→ CHALLENGE A
Answer these questions using the lesson on the distributive property:
(i) Which operations does the distributive property involve?
(ii) What does each sandwich cost in the mental math example?
(iii) What value does the arithmetic example 5(3 + 5) simplify to?
→ CHALLENGE B
Proceed with the lesson on the distributive property, picking up after its final line.

After completing this lesson, you will be able to state the distributive property and apply it to various types of problems. You will also be able to accurately perform the mathematical operations that are involved with the distributive property.

We also recommend watching Logarithmic Properties and What Are the Five Main Exponent Properties?


The distribution property involves the operations of multiplication and addition or multiplication and subtraction. When we use the distributive property, we are multiplying each term inside the parentheses with the term outside of the parentheses. The distributive property, which is displayed below, holds true for all real numbers a, b, and c. Also notice that, if you view the formula in the opposite direction, we are just taking out the common factor of a.

Distributive Property
distributive property


Let's start with a simple application in arithmetic:

5(3 + 5)

Using the distributive property, we simplify as follows:

5(3) + 5(5) = 15 + 25 = 40

Of course, we would normally add 3 and 5 first and then multiply 5 by 8 to get the same answer. But this basic example allows us to demonstrate the distributive property before we get into more complex problems.

The distributive property can also help when you need to calculate equations using mental math, making some numbers easier to work with. Let's say that you purchased three sandwiches at a local eatery for $5.85 each, including tax; however, you are not sure if you have enough money to pay the check. You can think of $5.85 as $6 - $.15. Then think of the problem as follows:

3(5.85) = 3(6 - .15) = 3(6) - 3(.15) = 18 - .45 = 17.55

Applications in Algebraic Expressions

We can also use the distributive property with variables. Let's simplify the following equation:

7(2x + 7) - 11x

7(2x) + 7(7) - 11x (applying distributive property)

→ Rows excerpted from a collection

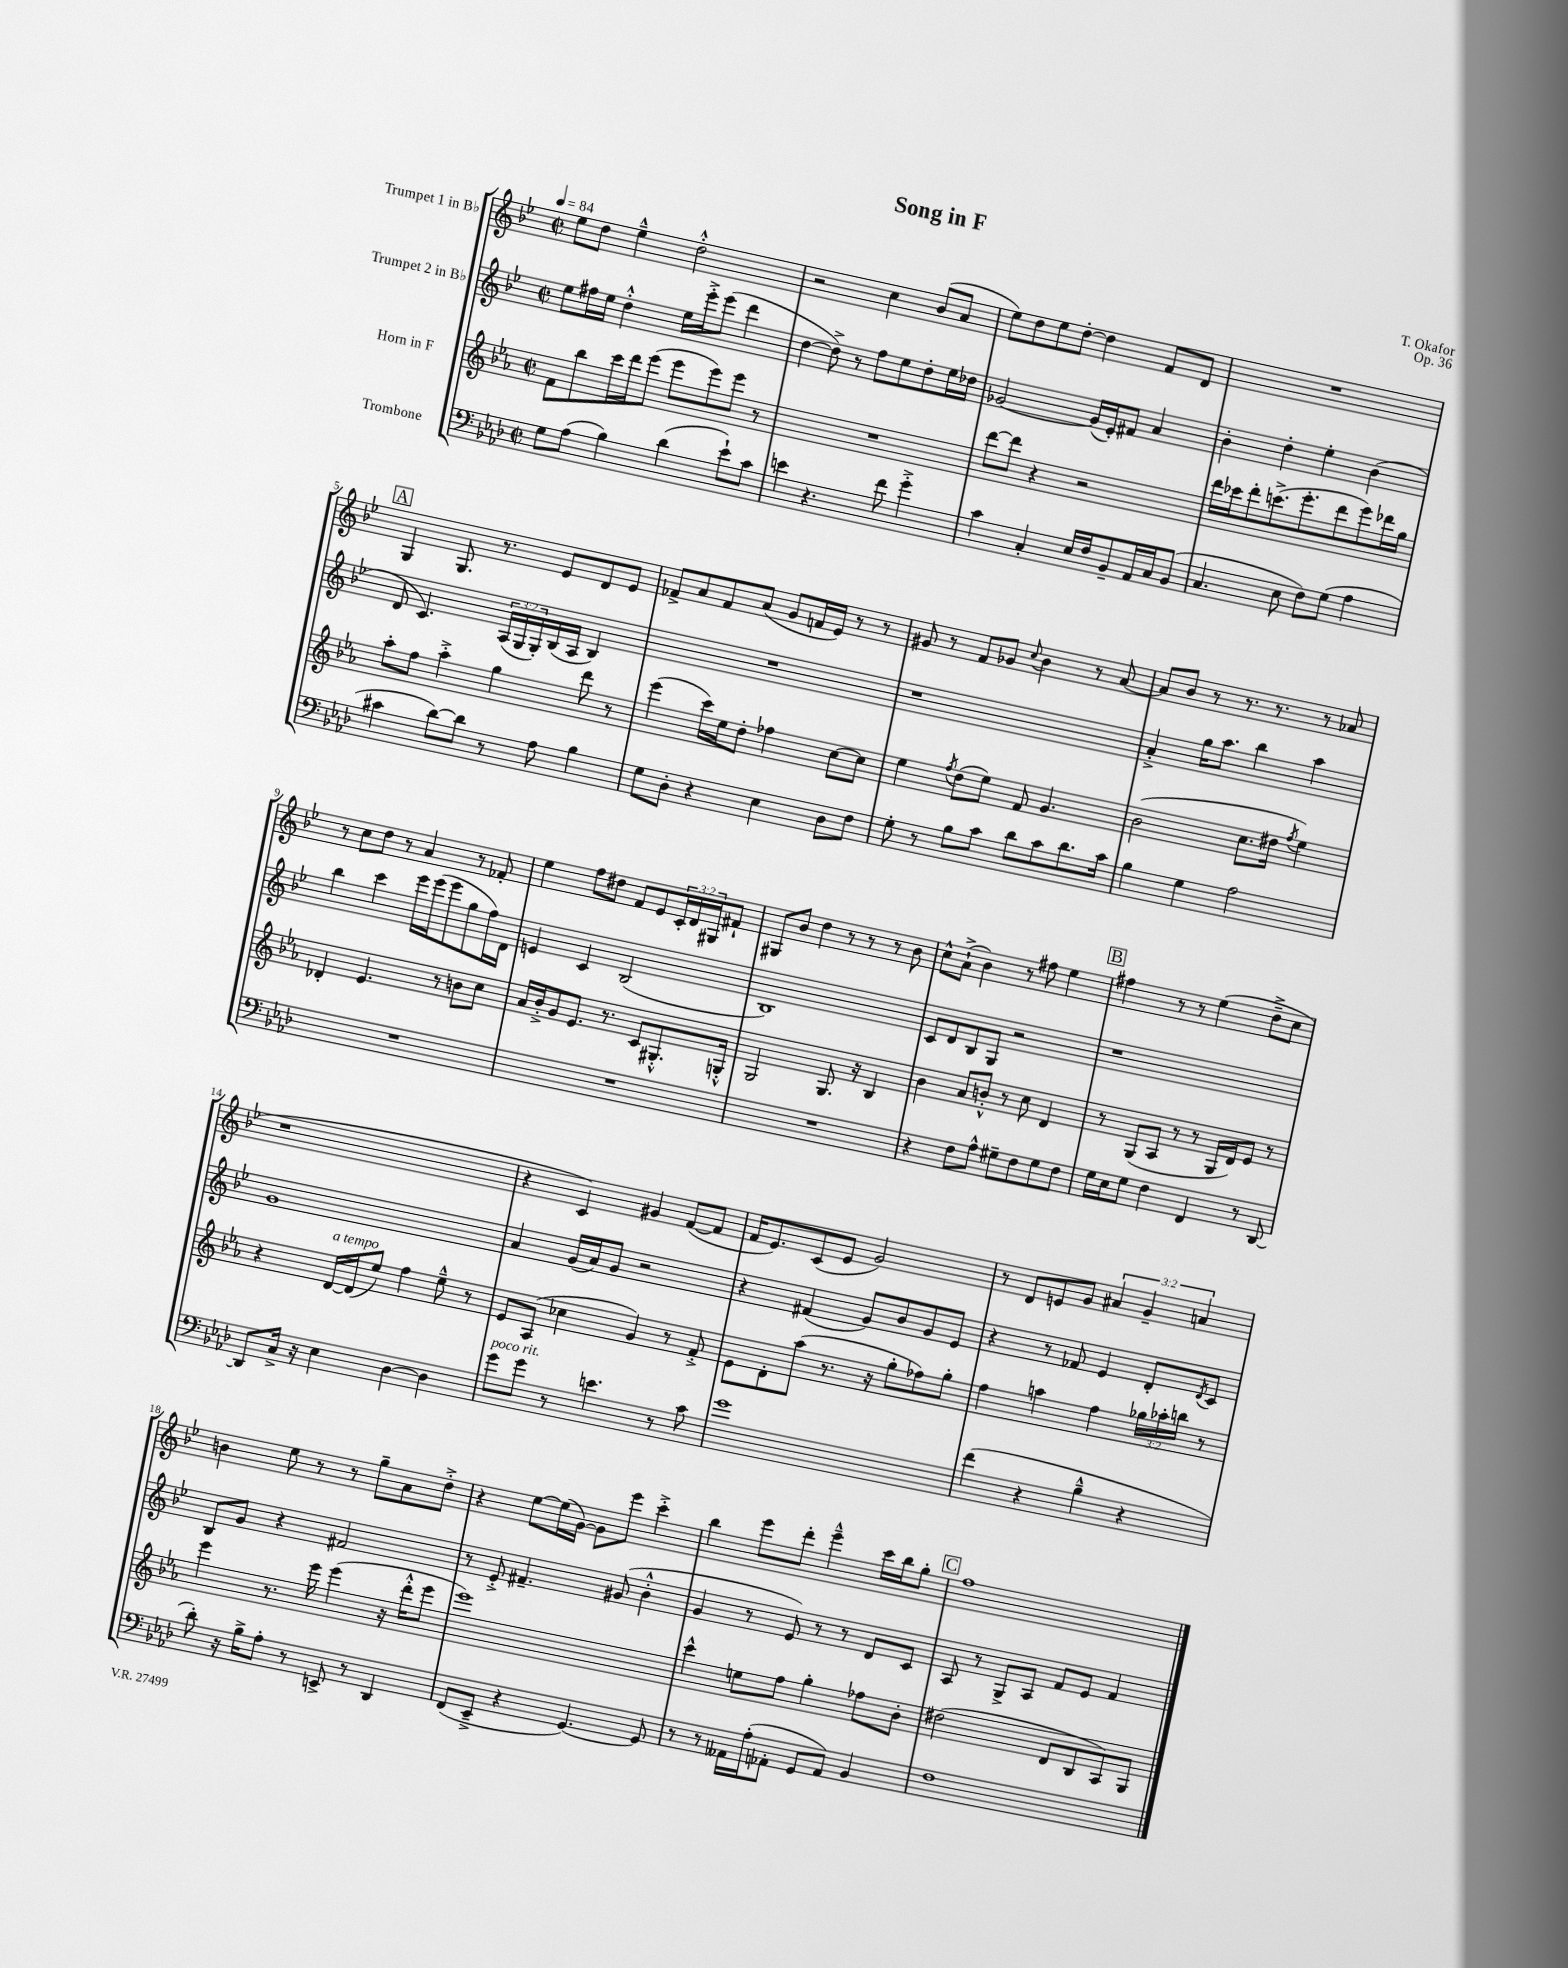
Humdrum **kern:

**kern	**kern	**kern	**kern
*staff4	*staff3	*staff2	*staff1
*clefF4	*clefG2	*clefG2	*clefG2
*k[b-e-a-d-]	*k[b-e-a-]	*k[b-e-]	*k[b-e-]
*M2/2	*M2/2	*M2/2	*M2/2
*met(c|)	*met(c|)	*met(c|)	*met(c|)
*MM84	*MM84	*MM84	*MM84
8G\L	8f\L	8ee-\L	8ee-\L
(8A-\J	8bb-\	16ff#\L	8dd\J
.	.	16ee-\JJ	.
4B-\)	16ccc\L	4dd'^^\	4ee-~^^\
.	16ddd\J	.	.
.	(8eee-\J	.	.
(4d-\	8eee-\L	16ee-\LL	2dd'^^\
.	.	16eee-'^\J	.
.	8eee-\)	(8eee-\J	.
8e-`\L)	8eee-\J	4ddd\	.
8c\J	8r	.	.
=	=	=	=
4e\	1r	[4dd\	2r
4.r	.	8dd^\])	.
.	.	8r	.
.	.	8ff\L	4cc\
8f\	.	8ee-\	.
4g'^\	.	8dd'\	(8b-/L
.	.	16ee-\L	8a/J
.	.	16dd-\JJ	.
=	=	=	=
4c\	[8ddd\L	[2g-/	8ee-\L)
.	8ddd\]J	.	8dd\
4C'/	4r	.	8ee-\
.	.	.	[8dd'\J
16E-/LL	2r	(16g-/]LL	4dd\]
16F/J	.	16e-'/J)	.
8BB-~/	.	8f#/J	.
16AA-/L	.	4a/	8f/L
16C/J	.	.	.
(8BB-/J	.	.	8d/J
=	=	=	=
4.C/	16ddd\LL	4b-'\	1r
.	16ccc-\J	.	.
.	8ddd'\	.	.
.	(8.ccc^\	4dd'\	.
8E-\	.	.	.
.	8.eee-'\	.	.
8F\L)	.	4ee-'\	.
(8G\J	8ddd\	.	.
4A-\	8eee-\)	(4b-\	.
.	16ddd-\L	.	.
.	16gg\JJ	.	.
=	=	=	=
4c#\	8aa-'\L	8d/	4G/
.	8ff\J	4.c/)	.
[8d-\L)	4aa-'^\	.	8.G/
8d-\]J	.	.	.
.	.	.	8.r
8r	4gg\	(24A/LL	.
.	.	24G/	.
.	.	24G'/)	.
8A-\	.	(16B-/	8e-/L
.	.	16A/JJ	.
4B-\	8ddd\	4B-/)	8d/
.	8r	.	8e-/J
=	=	=	=
8G\L	(4eee-\	1r	8f-^/L
8D-'\J	.	.	8a/
4r	16ccc\LL)	.	8f-/
.	16ee-\J	.	.
.	8dd'\J	.	(8a/J
4E-\	4ff-\	.	8g/L
.	.	.	16f/L
.	.	.	16e-/JJ)
8D-\L	[8cc\L	.	8r
8F\J	8cc\]J	.	8r
=	=	=	=
8G'\	4ee-\	1r	8g#/
8r	.	.	8r
.	8qff/	.	.
8B-\L	(8dd\L	.	8f/L
8c\J	8ee-\J)	.	8g-/J
.	.	.	8qqcc/
8d-\L	8f/	.	4b-\
8c\	4.g/	.	.
8.d-\	.	.	8r
.	.	.	[8a/
16c\Jk	.	.	.
=	=	=	=
4B-\	(2b-\	4a'^/	8a/]L
.	.	.	8b-/J
4G\	.	16gg\LK	8r
.	.	8.aa\J	.
.	.	.	8.r
2A-\	8.cc\L	4bb-\	.
.	.	.	8.r
.	16dd#\Jk	.	.
.	8qff/	.	.
.	4ee-\)	4aa\	8r
.	.	.	8a-/
=	=	=	=
1r	4d-'/	4bb-\	8r
.	.	.	8cc\L
.	4.e-/	4ccc\	8dd\J
.	.	.	8r
.	.	16eee-\LL	4a/
.	.	(16eee-\J	.
.	8r	8eee-\	.
.	8b\L	8gg\	8r
.	8cc\J	16ff\L)	8f-'/
.	.	16d\JJ	.
=	=	=	=
1r	16a-/LL	4e/	4ee-\
.	16b-'^/J	.	.
.	8g/	.	.
.	8.e-/J	4c/	8ff\L
.	.	.	8dd#\J
.	8.r	.	.
.	.	(2B-/	8f/L
.	8c/L	.	8e-/
.	8.G#'^^/	.	24c'/L
.	.	.	24d/
.	.	.	24G#/J
.	.	.	8f#`/J
.	16G'^^/Jk	.	.
=	=	=	=
1r	2G/	1B-)	8G#/L
.	.	.	8b-/J
.	.	.	4dd\
.	8.G/	.	8r
.	.	.	8r
.	16r	.	.
.	4B-/	.	8r
.	.	.	8b-\
=	=	=	=
4r	4b-\	8c/L	8cc^^\L
.	.	8d/	(8a`^\J
8F\L	8a-/L	8B-/	4b-\)
8A-^^\J	8b'^^/J	8G/J	.
8G#~\L	8r	2r	8r
8F\	8cc\	.	8ff#\
8G#\	4d/	.	4ee-\
8F\J	.	.	.
=	=	=	=
16G\LL	8r	1r	4ff#\
16E-\J	.	.	.
8G\J	(8G/L	.	.
4F\	8A-/J	.	8r
.	8r	.	8r
4FF/	8r	.	(4ee-\
.	16G/LL	.	.
.	16d/J)	.	.
8r	8e-/J	.	8dd~^\L
[8DD-/	8r	.	8cc\J
=	=	=	=
8DD-/]L	4r	1g	1r
16C^/Jk	.	.	.
16r	.	.	.
4E-\	[16d/LL	.	.
.	(16d/]J	.	.
.	8ee-/J)	.	.
[4D-\	4ff\	.	.
4D-\]	8ee-~^^\	.	.
.	8r	.	.
=	=	=	=
8g\L	8e-/L	4a/	4r
8g\J	(8A-/J	.	.
8r	4cc-\	(16g/LL	4c/)
.	.	16a/J)	.
4.e\	.	8g/J	.
.	4g/)	2r	4g#/
8r	8r	.	([8f/L
8c\	8f'^/	.	8f/]J
=	=	=	=
1g	8e-\L	4r	16f/LK
.	.	.	8.e-/)
.	8d'\	.	.
.	(8aa-\J	(4f#/	(8c/
.	8.r	.	8e-/J
.	.	8g/L)	2g/)
.	16r	.	.
.	8gg'\L	8b-/	.
.	8ff-\)	8g/	.
.	8gg'\J	8e-/J	.
=	=	=	=
(4f\	4ff\	4r	8r
.	.	.	8d/L
4r	4aa\	8r	8e/
.	.	8f-/	8g/J
4B-~^^\	4ff\	4e-/	6a#/
.	.	.	6g~/
4r	24gg-\LL	8d'/L	.
.	24aa-'\	.	.
.	24bb\JJ	.	6a/
.	.	8qd/	.
.	8r	8c/J	.
=	=	=	=
8d-'\)	4eee-\	8B-/L	4b\
16r	.	8g/J	.
16B-^\LK	.	.	.
8A-'\J	8.r	4r	8ee-\
8r	.	.	8r
.	16eee-\	.	.
8EE^/	(4eee-\	2f#/	8r
8r	.	.	8gg~\L
4DD-/	16r	.	8a\
.	16ddd'^^\LK	.	.
.	8eee-\J	.	8dd'^\J
=	=	=	=
(8FF/L	1eee-)	8r	4r
8EE-~^/J	.	8e-'^/	.
4r	.	4.f#~/	[8ee-\L
.	.	.	(16ee-\]L
.	.	.	[16g\JJ)
[4.GG/)	.	.	8g\]L
.	.	(8g#/	8eee-\J
.	.	4b-'^^\	4ccc'^\
8GG/]	.	.	.
=	=	=	=
8r	4ccc^^\	4g/	4bb-\
8r	.	.	.
16AA--\LL	8ee\L	8r	8eee-\L
(16A-'\J	.	.	.
8AA-'\J	8ff\J	8e-/)	8ddd'\J
8GG/L	4gg'\	8r	4eee-~^^\
8AA-/J)	.	8r	.
4BB-/	8ff-\L	8d/L	16ccc\LL
.	.	.	16bb-\J
.	8b-'\J	8c/J	8gg'\J
=	=	=	=
1F	(2dd#\	8A/	1ff
.	.	8r	.
.	.	8G^/L	.
.	.	8A/J	.
.	8d/L	8f/L	.
.	8B-/	8e-/J	.
.	8A-/)	4f/	.
.	8G/J	.	.
==	==	==	==
*-	*-	*-	*-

→ EXPECTED ANSWER A
(i) Multiplication and addition, or multiplication and subtraction.
(ii) $5.85, including tax.
(iii) 40.

→ EXPECTED ANSWER B
14x + 49 - 11x (simplifying)

3x + 49 (combining like terms)

We also use the distributive property when we multiply two binomials. When we multiply two binomials, we are actually using the distributive property twice. This is commonly referred to as foiling, especially when multiplying the factors of a quadratic equation, as in this example:

(2x + 3)(x - 5)

2x(x - 5) + 3(x - 5) (rewriting expression)

2x(x) - 2x(5) + 3(x) - 3(5) (applying distributive property)

2x^2 - 10x + 3x - 15 (simplifying)

2x^2 - 7x - 15 (combining like terms)

The Distributive Property and Changing Signs

Be careful when you have a negative sign as part of an expression. For instance the expression -(x - 4) really means that we are distributing a (-1) to both the x and the 4 as follows:

-1(x) - (-1)(4) = -x + 4

Make sure that you distribute the negative sign to each term within the parentheses as shown in Figure 1:

Figure 1
negative sign

Let's simplify the following example:

5(4x - 7) - 4(-3x + 8)

5(4x) - 5(7) - 4(-3x) - 4(8) (applying distribute property)

20x - 35 + 12x - 32 (simplifying)

32x - 67 (combining like terms)

The Distributive Property and Geometry

When you take a course in geometry, don't think that you can forget about algebra for a while - the two mathematical topics are very much linked. Algebra is a very important tool when solving geometric problems. Let's consider the following problem:

The length of a rectangle is 5 more than its width. The total area of the rectangle is 84 square units. What is the width and length of the rectangle?

Let's call the width x. That means that the length is x + 5. It probably helps to draw a picture, as shown in Figure 2.

Figure 2

We know that the area of a rectangle is width multiplied by length, so we can write the following equation and solve for x:

x(x + 5) = 84

x^2 + 5x = 84 (applying distributive property)

x^2 + 5x - 84 = 0 (writing as a quadratic equation)

(x + 12)(x - 7) = 0 (factoring)

The possible solutions for x are -12 and 7. We know that the side of a rectangle cannot be negative, so x must equal 7. The width is x = 7 and the length is (7) + 5 = 12.

Extension of the Distributive Property

The distribute property can be extended for additional terms. For instance a(x + y + z) = ax + ay + az.

We can also use the converse of the distributive property, which is factoring. If we wanted to factor x^2 - 37x, we would get x(x - 37).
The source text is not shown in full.